Saman Gunadasa, secrétaire adjoint du Parti de l’égalité socialiste (SEP) au Sri Lanka, a expliqué comment les travailleurs sri-lankais ont paralysé la quasi-totalité du pays lors des grèves générales des 28 avril, 6 et 10 mai, exigeant la démission du gouvernement Rajapakse. Il a souligné en particulier le rôle criminel des syndicats, affirmant que ces derniers empêchent la classe ouvrière de mobiliser son pouvoir industriel et politique et de le développer en un défi au pouvoir capitaliste. Il a ensuite souligné le besoin urgent de se libérer du contrôle politique et organisationnel des syndicats pro-capitalistes et de construire des comités de base en tant que véritables organisations de combat de la classe ouvrière.

Ramesh, qui a participé à cette importante réunion, a commenté plus tard la trahison de la grève par le syndicat: «Je n’ai appris que quelques heures plus tard, par l’intermédiaire de mon collègue, que la grève avait été annulée par le syndicat. Le syndicat ne nous a jamais demandé notre avis sur l’accord qu’il a signé avec la direction. Aucune discussion n’a eu lieu sur l’annulation de la grève. Ces mesures ont été prises de manière arbitraire par les dirigeants syndicaux eux-mêmes. Votre analyse [WSWS] est entièrement justifiée. Le syndicat, la direction et le gouvernement agissent ensemble contre les intérêts des travailleurs et nous trompent».

Ram, un travailleur permanent, a déclaré: «La majorité des travailleurs réclament toujours la sécurité de l’emploi. C’est notre syndicat qui avait dit que c’était une demande inutile et irréalisable. Mais maintenant, pour relancer la production, il essaie de convaincre les travailleurs que ceux qui réclament toujours un emploi peuvent recourir à des moyens légaux en utilisant les tribunaux une fois l’objectif de production atteint, après le 31 juillet. C’est évident que la direction du syndicat agit au nom de la direction».

«Je suis d’accord sur le fait qu’il est nécessaire de s’allier aux travailleurs de Ford en Allemagne, en Espagne et dans d’autres pays, en rompant avec les syndicats afin de défier la société Ford».

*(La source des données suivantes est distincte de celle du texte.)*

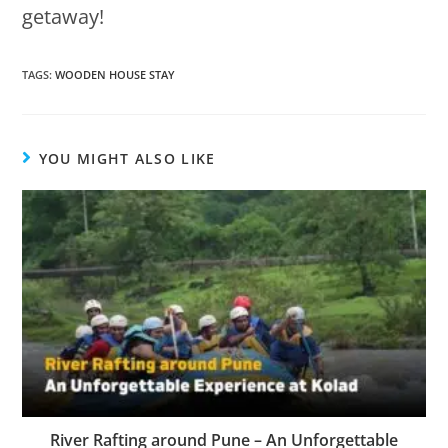
getaway!
TAGS
:
WOODEN HOUSE STAY
YOU MIGHT ALSO LIKE
River Rafting around Pune – An Unforgettable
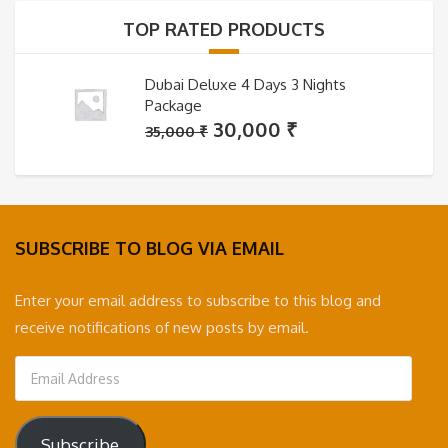
35,000 ₹.
30,000 ₹.
TOP RATED PRODUCTS
Dubai Deluxe 4 Days 3 Nights
Package
Original
Current
30,000
₹
35,000
₹
price
price
was:
is:
35,000 ₹.
30,000 ₹.
SUBSCRIBE TO BLOG VIA EMAIL
Enter your email address to subscribe to this blog and
receive notifications of new posts by email.
Email
Address
Subscribe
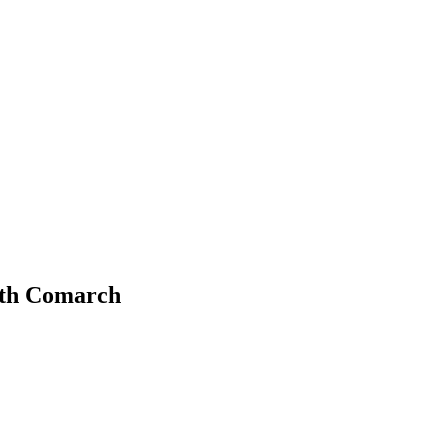
with Comarch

Les travailleurs, que ce soit en Inde, en Allemagne, en Espagne ou ailleurs dans le monde, doivent tirer les leçons des années passées. Les travailleurs de Ford ne peuvent obtenir leurs droits qu’en s’alliant aux travailleurs à l’échelle internationale à travers un réseau de comités d’action combatifs et pour lutter contre les capitalistes, afin de placer leurs entreprises sous propriété publique et réorganiser l’économie mondiale sur la base d’un programme socialiste donnant priorité aux besoins sociaux et non au profit privé. Nous exhortons donc les travailleurs de Ford du monde entier à former leurs propres comités de base et à se rallier à l’Alliance ouvrière internationale des comités de base (IWA-RFC), indépendamment des syndicats traîtres, afin de protéger les emplois et les conditions de travail.